NLRP3-Knockout stimuliert die Expression von AIM2 im murinen Frakturheilungsmodell

Abstract

Trotz zahlreicher Behandlungsoptionen führen Frakturen auch heute noch in 5-10% der Fälle zu einer gestörten Knochenheilung. Dies stellt nicht nur für die betroffenen Patienten, sondern auch für das Gesundheitssystem eine enorme Belastung dar. So häufig wie Frakturen sind, so komplex ist auch deren Heilungsprozess. Gerade die am Anfang stehende Inflammatorische Phase lässt, trotz intensiver Forschung, mit ihrer komplexen Orchestrierung verschiedenster Zellen, Zytokinen und Wachstumsfaktoren noch viele Fragen offen.

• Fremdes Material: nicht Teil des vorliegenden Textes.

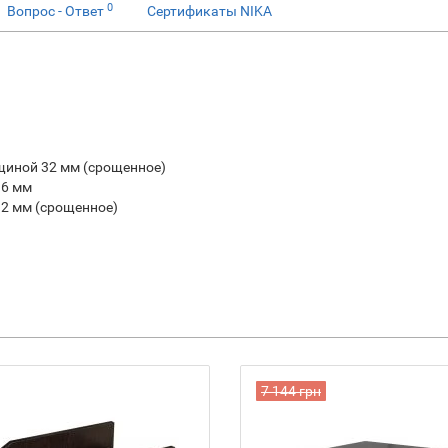
0
Вопрос - Ответ
Сертификаты NIKA
иной 32 мм (срощенное)
16 мм
2 мм (срощенное)
7 144 грн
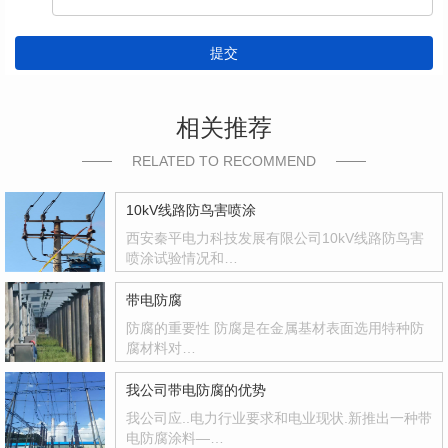
提交
相关推荐
RELATED TO RECOMMEND
10kV线路防鸟害喷涂
西安秦平电力科技发展有限公司10kV线路防鸟害
喷涂试验情况和…
带电防腐
防腐的重要性 防腐是在金属基材表面选用特种防
腐材料对…
我公司带电防腐的优势
我公司应..电力行业要求和电业现状.新推出一种带
电防腐涂料—…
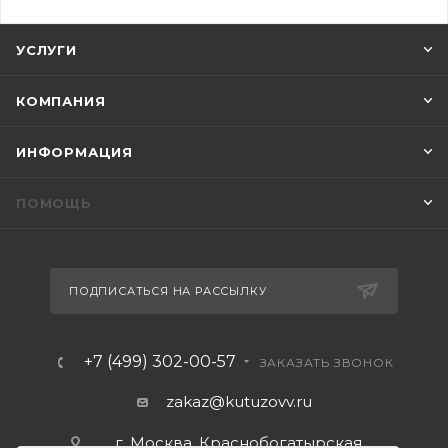
УСЛУГИ
КОМПАНИЯ
ИНФОРМАЦИЯ
ПОМОЩЬ
ПОДПИСАТЬСЯ НА РАССЫЛКУ
+7 (499) 302-00-57
ЗАКАЗАТЬ ЗВОНОК
zakaz@kutuzovv.ru
г. Москва, Краснобогатырская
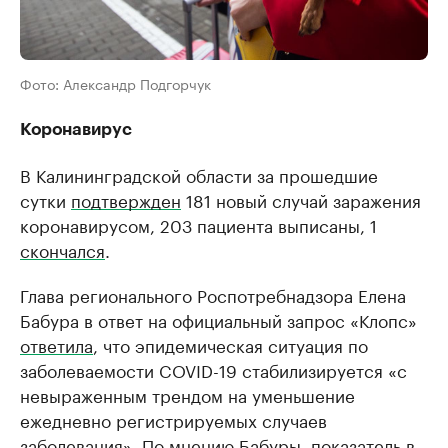
Фото: Александр Подгорчук
Коронавирус
В Калининградской области за прошедшие
сутки
подтвержден
181 новый случай заражения
коронавирусом, 203 пациента выписаны, 1
скончался
.
Глава регионального Роспотребнадзора Елена
Бабура в ответ на официальный запрос «Клопс»
ответила
, что эпидемическая ситуация по
заболеваемости COVID-19 стабилизируется «с
невыраженным трендом на уменьшение
ежедневно регистрируемых случаев
заболевания». По мнению Бабуры, показатель в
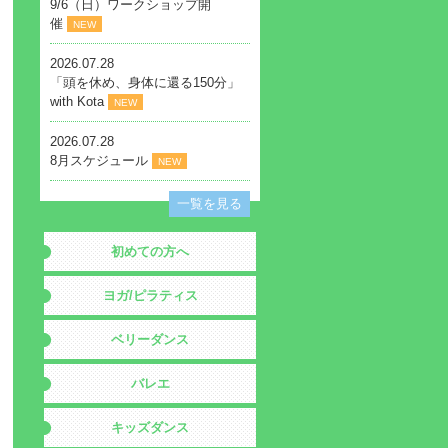
9/6（日）ワークショップ開
催
NEW
2026.07.28
「頭を休め、身体に還る150分」
with Kota
NEW
2026.07.28
8月スケジュール
NEW
一覧を見る
初めての方へ
ヨガ/ピラティス
ベリーダンス
バレエ
キッズダンス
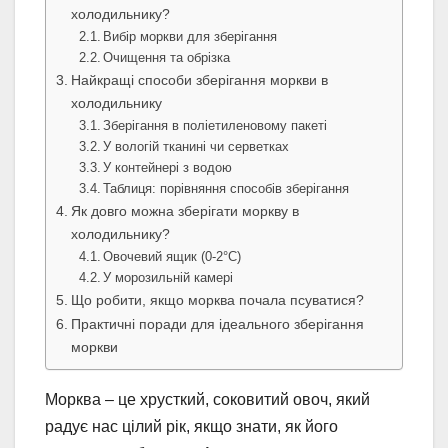
холодильнику?
Вибір моркви для зберігання
Очищення та обрізка
Найкращі способи зберігання моркви в
холодильнику
Зберігання в поліетиленовому пакеті
У вологій тканині чи серветках
У контейнері з водою
Таблиця: порівняння способів зберігання
Як довго можна зберігати моркву в
холодильнику?
Овочевий ящик (0-2°C)
У морозильній камері
Що робити, якщо морква почала псуватися?
Практичні поради для ідеального зберігання
моркви
Морква – це хрусткий, соковитий овоч, який
радує нас цілий рік, якщо знати, як його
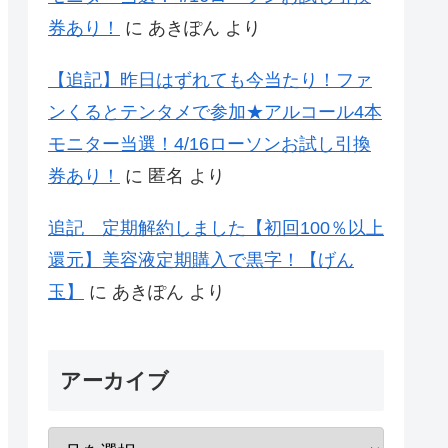
券あり！
に
あきぽん
より
【追記】昨日はずれても今当たり！ファ
ンくるとテンタメで参加★アルコール4本
モニター当選！4/16ローソンお試し引換
券あり！
に
匿名
より
追記 定期解約しました【初回100％以上
還元】美容液定期購入で黒字！【げん
玉】
に
あきぽん
より
アーカイブ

Das nucleotide-binding oligomerisation domain (NOD)-like receptors (NLRs) protein 3 (NLRP3) - Inflammasom ist in diesem Zusammenhang von besonderem Interesse. Es erkennt zahlreiche pathogen-associated molecular patterns (PAMPs) und damage-associated molecular patterns (DAMPs), wie sie bei einer Fraktur vorkommen, und ist ein potenter Treiber der Inflammation. Eine adäquate inflammatorische Reaktion ist für eine erfolgreiche Frakturheilung unabdingbar, bedarf allerdings einer strengen Regulierung. So konnten bisherige Forschungen bereits einen schädlichen Einfluss einer vermehrten NLRP3 Expression auf die Skelettentwicklung zeigen. Darüber hinaus konnte eine Inhibierung des vermehrt exprimierten NLRP3 im diabetischen Rattenmodell die Knochenregeneration verbessern. Ein potentieller Einfluss des NLRP3 auf die Frakturheilung in einem nicht inflammatorischen Umfeld war bislang noch nicht bekannt und wurde in dieser Arbeit vergleichend zwischen Wildtyp- (WT) und NLRP3-/--Mäusen unter Anwendung des MouseScrew-Modells untersucht. Dabei zeigte sich bei NLRP3 knockout Mäusen eine verminderte Angiogenese sowie eine Reduktiuon der zellulär-inflammatorischen Antwort. Die Frakturheilung der NLRP3-/--Mäusen zeigte sich dennoch nur geringfügig beinträchtigt. Entgegen der Erwartung hatte der NLRP3 Knockout keinen signifikanten Einfluss auf dessen Effektorzytokine IL-1ß oder IL-18. Allerdings konnte eine Überexpression von absent in melanoma 2 (AIM2) bei den NLRP3-/-- Tieren nachgewiesen werden, welche den Knock-out funktionell zu kompensieren schien.

Despite numerous treatment options, fractures still lead to delayed healing or non-union failed bone regeneration in 5-10% of cases. This represents an enormous burden not only for the patients affected, but also for the healthcare system. As common as fractures are, their healing process is just as complex. Despite intensive research, the inflammatory phase in particular, with its complex orchestration of various cells, cytokines and growth factors, still leaves many questions unanswered. The nucleotide-binding oligomerisation domain (NOD)-like receptors (NLRs) protein 3 (NLRP3) - inflammasome is of particular interest in this context. It recognises numerous pathogen-associated molecular patterns (PAMPs) and damage-associated molecular patterns (DAMPs), as they occur in a fracture, and is a potent driver of inflammation. The inflammatory response is essential for adequate fracture healing, but requires strict regulation. Previous research has already shown a detrimental effect of increased NLRP3 expression on skeletal development. Furthermore, inhibition of the increased expression of NLRP3 in the diabetic rat model was able to improve bone regeneration. A potential influence of NLRP3 on fracture healing in a non-inflammatory environment was not yet known and was investigated in this study by comparing wild-type (WT) and NLRP3-/- mice using the mouse-screw model. The NLRP3 knockout resulted in a reduced angiogenesis and a reduction of the cellular-inflammatory response. Nevertheless, the fracture healing of the NLRP3-/--mice was only slightly impaired. Contrary to expectations, the NLRP3 knockout had no significant influence on its effector cytokines IL-1ß or IL-18. However, an overexpression of absent in melanoma 2 (AIM2) found in the NLRP3-/- animals, appeared to functionally compensate for the NLRP3 knockout.